One possible (albeit insane) use of READ UNCOMMITTED is for distributed systems that run different database sessions but all need to get prospect indexes for "loose" foreign keys. Say you have two services that communicate to each other through REST and that manage transactionality by coordinating one another:

  1. A inserts a row and makes a call to B passing the prospected key that the database generated, then waits for B
  2. B inserts in a different table using the key provided by A to retrieve some data, then commits its own transaction and finally returns a success for use by A
  3. A commits its own transaction

At this point rows in both tables have been inserted with correct keys. The problem is then shifted to the hopefully rare cases where something goes wrong in step (3).

I would argue among other things that the key shouldn't be generated by the database... but for existing systems you don't necessarily have the freedom to decide where keys are generated nor you have the freedom to re-implement something even when you are left flabbergasted by how bad the implementation is.


One possible use of READ COMMITTED could be a software that exposes one database session per user, while at the same time wanting the user to be able to refresh the contents and see new data generated by different transactions.
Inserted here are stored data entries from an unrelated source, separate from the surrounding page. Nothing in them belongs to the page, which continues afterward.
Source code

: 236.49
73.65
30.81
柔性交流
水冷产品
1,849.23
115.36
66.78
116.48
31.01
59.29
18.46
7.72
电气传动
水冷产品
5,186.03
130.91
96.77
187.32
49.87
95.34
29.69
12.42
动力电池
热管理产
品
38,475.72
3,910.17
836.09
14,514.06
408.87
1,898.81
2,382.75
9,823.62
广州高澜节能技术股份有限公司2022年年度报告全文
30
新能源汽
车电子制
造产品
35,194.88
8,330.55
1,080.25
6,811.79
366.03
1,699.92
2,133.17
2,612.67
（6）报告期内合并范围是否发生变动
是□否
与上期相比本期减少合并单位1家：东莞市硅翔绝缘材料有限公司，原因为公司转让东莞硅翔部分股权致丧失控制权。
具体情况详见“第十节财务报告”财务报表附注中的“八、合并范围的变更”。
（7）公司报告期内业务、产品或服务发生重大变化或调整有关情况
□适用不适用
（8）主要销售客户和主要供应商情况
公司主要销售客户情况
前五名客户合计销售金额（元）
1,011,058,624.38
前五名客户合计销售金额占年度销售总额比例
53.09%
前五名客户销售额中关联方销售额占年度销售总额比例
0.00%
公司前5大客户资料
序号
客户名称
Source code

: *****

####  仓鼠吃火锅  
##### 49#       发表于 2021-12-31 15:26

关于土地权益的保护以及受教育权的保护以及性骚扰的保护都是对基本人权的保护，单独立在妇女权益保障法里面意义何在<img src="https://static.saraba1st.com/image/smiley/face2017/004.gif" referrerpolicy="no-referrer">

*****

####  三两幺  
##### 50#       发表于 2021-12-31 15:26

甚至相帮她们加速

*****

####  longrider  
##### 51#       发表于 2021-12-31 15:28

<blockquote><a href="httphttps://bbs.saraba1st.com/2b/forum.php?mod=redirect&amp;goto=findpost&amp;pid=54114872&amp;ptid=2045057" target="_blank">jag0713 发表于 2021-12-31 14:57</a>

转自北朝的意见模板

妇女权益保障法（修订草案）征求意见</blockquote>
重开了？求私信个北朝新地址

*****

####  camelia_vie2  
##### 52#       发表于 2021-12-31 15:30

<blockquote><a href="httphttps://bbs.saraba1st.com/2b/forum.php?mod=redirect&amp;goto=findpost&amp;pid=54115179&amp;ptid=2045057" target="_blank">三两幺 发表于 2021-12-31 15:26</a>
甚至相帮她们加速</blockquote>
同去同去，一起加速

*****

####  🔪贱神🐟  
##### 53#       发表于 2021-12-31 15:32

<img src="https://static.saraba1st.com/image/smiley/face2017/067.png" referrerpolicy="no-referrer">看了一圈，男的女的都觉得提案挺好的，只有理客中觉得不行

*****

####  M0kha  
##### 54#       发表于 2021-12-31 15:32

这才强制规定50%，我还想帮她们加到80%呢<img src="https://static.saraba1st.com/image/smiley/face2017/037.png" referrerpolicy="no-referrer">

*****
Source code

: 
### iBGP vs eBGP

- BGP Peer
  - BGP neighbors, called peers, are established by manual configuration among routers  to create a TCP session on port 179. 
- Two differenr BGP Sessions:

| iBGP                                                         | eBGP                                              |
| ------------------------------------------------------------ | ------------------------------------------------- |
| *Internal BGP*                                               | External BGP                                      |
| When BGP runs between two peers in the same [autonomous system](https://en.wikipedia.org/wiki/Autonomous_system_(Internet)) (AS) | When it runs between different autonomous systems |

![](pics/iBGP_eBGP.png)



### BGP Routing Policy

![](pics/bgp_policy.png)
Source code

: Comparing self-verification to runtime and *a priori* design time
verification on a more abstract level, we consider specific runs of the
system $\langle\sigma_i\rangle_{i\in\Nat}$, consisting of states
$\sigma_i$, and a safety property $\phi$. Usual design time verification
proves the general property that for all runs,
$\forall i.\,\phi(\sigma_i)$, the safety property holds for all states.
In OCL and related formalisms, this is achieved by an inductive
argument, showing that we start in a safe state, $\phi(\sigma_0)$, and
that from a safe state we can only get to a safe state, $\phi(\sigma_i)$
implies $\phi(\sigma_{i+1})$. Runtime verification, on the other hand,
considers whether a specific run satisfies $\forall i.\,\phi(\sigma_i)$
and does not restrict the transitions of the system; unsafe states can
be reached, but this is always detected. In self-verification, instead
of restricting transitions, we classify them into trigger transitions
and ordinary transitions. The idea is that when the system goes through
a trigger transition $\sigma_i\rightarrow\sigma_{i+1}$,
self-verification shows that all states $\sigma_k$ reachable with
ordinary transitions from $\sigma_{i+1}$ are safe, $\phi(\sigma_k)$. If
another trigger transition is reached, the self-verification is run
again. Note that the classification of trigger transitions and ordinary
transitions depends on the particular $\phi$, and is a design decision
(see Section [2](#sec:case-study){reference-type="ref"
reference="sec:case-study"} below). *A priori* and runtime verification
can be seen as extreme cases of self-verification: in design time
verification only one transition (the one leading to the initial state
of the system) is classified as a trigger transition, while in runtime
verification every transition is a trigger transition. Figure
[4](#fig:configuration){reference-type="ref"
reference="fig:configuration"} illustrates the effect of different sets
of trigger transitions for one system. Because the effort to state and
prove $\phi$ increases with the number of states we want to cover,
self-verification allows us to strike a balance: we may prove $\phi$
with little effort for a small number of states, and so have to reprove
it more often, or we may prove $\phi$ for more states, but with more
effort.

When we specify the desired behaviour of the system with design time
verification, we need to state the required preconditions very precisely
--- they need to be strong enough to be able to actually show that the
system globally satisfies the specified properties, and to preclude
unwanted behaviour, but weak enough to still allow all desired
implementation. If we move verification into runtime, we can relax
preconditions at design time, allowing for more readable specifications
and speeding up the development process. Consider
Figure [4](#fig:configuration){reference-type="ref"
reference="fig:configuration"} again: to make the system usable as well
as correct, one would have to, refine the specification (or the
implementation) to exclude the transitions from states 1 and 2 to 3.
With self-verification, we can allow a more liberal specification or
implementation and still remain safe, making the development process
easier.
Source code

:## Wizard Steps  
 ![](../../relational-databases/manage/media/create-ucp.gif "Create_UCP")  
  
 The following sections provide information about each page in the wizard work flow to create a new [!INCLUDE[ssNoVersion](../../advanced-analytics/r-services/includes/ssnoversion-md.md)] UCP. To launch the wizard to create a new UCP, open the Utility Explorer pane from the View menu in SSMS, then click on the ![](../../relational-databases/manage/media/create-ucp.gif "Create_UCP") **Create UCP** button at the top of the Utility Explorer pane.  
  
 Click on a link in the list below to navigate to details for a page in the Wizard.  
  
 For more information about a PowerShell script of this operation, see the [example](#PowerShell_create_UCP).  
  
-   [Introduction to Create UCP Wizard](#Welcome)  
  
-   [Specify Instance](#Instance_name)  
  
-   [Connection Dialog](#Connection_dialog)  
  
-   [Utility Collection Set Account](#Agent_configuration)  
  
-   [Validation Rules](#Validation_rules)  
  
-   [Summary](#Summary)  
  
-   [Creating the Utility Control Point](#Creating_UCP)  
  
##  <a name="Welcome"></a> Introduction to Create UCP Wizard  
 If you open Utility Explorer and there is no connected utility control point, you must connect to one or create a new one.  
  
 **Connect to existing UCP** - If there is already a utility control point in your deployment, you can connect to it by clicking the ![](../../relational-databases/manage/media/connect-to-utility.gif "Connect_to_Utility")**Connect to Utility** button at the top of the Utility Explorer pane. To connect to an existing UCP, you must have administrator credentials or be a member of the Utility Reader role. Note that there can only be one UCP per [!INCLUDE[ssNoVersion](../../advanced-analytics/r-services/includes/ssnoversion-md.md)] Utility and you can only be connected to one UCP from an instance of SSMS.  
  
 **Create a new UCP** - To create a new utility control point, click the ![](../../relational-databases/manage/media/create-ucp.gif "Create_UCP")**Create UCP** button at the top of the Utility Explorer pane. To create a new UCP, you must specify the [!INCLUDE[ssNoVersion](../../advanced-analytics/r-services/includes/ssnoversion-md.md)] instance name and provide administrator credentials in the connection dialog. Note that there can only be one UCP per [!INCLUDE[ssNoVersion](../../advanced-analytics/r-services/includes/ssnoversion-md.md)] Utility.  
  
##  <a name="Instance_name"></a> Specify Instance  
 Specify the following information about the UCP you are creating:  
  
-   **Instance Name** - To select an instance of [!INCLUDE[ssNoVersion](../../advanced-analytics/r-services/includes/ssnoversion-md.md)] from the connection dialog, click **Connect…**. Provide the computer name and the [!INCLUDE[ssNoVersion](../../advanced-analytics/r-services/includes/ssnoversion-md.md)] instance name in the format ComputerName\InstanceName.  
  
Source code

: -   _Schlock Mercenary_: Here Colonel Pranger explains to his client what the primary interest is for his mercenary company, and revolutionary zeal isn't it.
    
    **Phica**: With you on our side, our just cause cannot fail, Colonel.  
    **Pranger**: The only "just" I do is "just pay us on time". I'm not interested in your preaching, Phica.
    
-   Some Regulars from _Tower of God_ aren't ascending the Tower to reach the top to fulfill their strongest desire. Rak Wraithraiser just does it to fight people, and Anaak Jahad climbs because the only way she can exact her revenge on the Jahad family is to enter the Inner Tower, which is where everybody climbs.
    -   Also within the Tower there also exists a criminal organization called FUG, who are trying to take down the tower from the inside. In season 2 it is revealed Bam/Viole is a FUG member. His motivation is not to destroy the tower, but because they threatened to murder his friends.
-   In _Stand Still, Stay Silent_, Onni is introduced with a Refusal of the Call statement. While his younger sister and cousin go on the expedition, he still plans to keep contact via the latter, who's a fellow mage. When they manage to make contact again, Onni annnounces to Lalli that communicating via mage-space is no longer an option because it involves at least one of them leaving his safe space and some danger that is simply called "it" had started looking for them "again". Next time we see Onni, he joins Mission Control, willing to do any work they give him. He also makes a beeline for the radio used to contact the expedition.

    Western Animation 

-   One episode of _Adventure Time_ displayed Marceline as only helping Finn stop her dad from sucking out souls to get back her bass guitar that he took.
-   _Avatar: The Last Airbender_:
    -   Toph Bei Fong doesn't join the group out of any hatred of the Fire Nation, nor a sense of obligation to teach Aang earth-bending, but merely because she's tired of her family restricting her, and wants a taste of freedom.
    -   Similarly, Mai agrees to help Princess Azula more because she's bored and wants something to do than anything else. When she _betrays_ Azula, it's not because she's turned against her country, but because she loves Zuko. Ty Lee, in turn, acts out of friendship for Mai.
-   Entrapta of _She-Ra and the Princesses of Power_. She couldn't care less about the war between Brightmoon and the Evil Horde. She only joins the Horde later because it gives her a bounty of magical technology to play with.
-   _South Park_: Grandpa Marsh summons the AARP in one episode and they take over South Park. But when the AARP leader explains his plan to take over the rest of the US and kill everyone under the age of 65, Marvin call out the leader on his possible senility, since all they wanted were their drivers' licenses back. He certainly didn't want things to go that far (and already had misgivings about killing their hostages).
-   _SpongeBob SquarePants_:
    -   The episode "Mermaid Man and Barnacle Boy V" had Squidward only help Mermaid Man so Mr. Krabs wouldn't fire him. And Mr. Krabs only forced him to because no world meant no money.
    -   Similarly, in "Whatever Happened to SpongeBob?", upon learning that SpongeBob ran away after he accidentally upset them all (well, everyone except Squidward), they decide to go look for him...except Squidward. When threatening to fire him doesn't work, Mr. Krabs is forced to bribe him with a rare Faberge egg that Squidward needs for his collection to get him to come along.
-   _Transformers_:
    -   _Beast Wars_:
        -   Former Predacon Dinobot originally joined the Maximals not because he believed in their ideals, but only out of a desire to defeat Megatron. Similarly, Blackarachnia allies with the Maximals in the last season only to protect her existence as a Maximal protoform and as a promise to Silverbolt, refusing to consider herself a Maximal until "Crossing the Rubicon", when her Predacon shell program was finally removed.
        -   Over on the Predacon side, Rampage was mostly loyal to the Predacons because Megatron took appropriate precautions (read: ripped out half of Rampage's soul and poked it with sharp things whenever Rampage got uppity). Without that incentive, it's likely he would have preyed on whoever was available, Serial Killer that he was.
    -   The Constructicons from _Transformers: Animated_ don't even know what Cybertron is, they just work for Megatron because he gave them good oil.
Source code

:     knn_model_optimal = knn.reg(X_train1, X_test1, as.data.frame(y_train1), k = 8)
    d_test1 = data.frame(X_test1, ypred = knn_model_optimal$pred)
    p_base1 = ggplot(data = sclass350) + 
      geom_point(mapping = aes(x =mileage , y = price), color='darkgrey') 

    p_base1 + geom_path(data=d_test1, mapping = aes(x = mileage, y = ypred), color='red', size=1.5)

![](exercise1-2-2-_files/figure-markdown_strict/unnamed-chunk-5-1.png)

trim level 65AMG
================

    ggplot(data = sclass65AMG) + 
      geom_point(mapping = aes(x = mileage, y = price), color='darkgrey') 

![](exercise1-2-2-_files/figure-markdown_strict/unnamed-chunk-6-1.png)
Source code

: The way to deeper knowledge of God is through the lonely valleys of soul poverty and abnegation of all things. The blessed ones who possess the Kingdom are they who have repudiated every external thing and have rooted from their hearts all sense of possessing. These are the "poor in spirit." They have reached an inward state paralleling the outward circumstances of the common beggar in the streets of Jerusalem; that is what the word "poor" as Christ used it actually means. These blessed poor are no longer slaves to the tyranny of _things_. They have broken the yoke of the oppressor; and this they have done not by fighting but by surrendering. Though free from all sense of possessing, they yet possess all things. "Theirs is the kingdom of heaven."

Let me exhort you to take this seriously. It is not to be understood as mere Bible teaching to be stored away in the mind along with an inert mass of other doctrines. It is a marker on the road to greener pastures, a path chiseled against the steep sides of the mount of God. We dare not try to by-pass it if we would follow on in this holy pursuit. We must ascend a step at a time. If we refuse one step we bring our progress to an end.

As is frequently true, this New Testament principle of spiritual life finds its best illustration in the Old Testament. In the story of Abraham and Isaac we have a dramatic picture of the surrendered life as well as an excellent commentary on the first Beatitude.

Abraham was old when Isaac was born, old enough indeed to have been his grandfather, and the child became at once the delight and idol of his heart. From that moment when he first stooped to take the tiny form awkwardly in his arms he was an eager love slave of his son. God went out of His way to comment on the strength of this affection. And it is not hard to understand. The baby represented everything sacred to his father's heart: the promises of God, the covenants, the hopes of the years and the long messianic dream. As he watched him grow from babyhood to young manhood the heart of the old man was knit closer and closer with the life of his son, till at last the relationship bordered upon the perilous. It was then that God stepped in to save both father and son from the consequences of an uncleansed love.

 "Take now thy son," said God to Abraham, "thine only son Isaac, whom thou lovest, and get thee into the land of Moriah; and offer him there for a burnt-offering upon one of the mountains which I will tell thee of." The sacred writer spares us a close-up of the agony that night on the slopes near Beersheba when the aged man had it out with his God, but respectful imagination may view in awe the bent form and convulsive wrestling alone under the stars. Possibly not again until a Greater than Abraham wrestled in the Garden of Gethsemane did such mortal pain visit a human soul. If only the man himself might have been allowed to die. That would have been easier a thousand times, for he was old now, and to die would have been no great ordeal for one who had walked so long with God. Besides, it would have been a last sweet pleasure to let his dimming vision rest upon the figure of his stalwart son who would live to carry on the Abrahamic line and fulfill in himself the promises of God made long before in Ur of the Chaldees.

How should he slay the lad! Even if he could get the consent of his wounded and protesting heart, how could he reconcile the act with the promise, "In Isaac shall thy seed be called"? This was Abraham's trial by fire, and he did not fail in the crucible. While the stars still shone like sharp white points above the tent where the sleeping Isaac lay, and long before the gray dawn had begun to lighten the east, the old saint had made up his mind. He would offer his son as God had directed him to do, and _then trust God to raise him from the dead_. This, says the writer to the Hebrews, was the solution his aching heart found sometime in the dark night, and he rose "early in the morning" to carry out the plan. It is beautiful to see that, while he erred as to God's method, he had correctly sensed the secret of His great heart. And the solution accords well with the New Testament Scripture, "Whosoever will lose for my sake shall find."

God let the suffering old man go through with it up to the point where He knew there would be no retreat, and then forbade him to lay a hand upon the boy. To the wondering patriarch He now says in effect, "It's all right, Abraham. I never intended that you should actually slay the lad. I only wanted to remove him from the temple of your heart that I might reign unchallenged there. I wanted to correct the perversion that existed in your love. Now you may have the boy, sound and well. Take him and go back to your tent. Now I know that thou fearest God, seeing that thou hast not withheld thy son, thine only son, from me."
One good example are database management frontends (Sql Server Management Studio, Toad, Squirrel and so on).


The following link explains a bit more in detail how these isolation levels are used in the industry. An excerpt is also copied here for easier referencing:

http://www.dbta.com/Columns/DBA-Corner/The-Danger-of-Dirty-Reads-98511.aspx

Programs that read database data can access numerous rows and are therefore susceptible to concurrency problems. To get around this issue, most major RDBMS products support read-through locks, also known as “dirty read” or “uncommitted read,” to help overcome concurrency problems. When using uncommitted reads (UR), an application program can access data that has been changed, but is not yet committed. Dirty read capability is commonly implemented using an isolation level, but the exact naming and implementation differs by DBMS vendor.

A program using dirty reads will read data without taking locks. This enables the application program to read data contained in the table as it is being manipulated. And it generally improves performance and availability of data because no locking mechanism is invoked during the process.

...

There are a few specific situations in which the dirty read capability may make sense. Consider the following cases:

  • Access is required to a reference, code, or look-up table that is basically static in nature. Due to the non-volatile nature of the data, a dirty read would be no different than a normal read the majority of the time. In those cases when the code data is being modified, any application reading the data would incur minimal, if any, problems.
  • Statistical processing must be performed on a large amount of data. For example, you may wish to determine the average age of female employees within a certain pay range. The impact of an uncommitted read on an average of multiple rows may be minimal because a single value changed may not greatly impact the result.
  • Dirty read can prove invaluable in a data warehousing environment. A data warehouse is used for online analytical processing and, other than periodic data propagation and/or replication, access is read-only. An uncommitted read is perfect in a read-only environment since it can cause little damage because the data is generally not changing.
  • In those rare cases when a table, or set of tables, is used by a single user only, UR can make a lot of sense. If only one individual can be modifying and accessing the data, locking is only adding overhead.
  • Finally, if the data being accessed is already inconsistent, little harm can be done using a dirty read to access the information.

The dirty read capability can provide relief to concurrency problems and deliver faster performance in very specific situations. Be certain to understand the implications of the UR isolation level and the “problems” it can cause before diving headlong into implementing it in your production applications.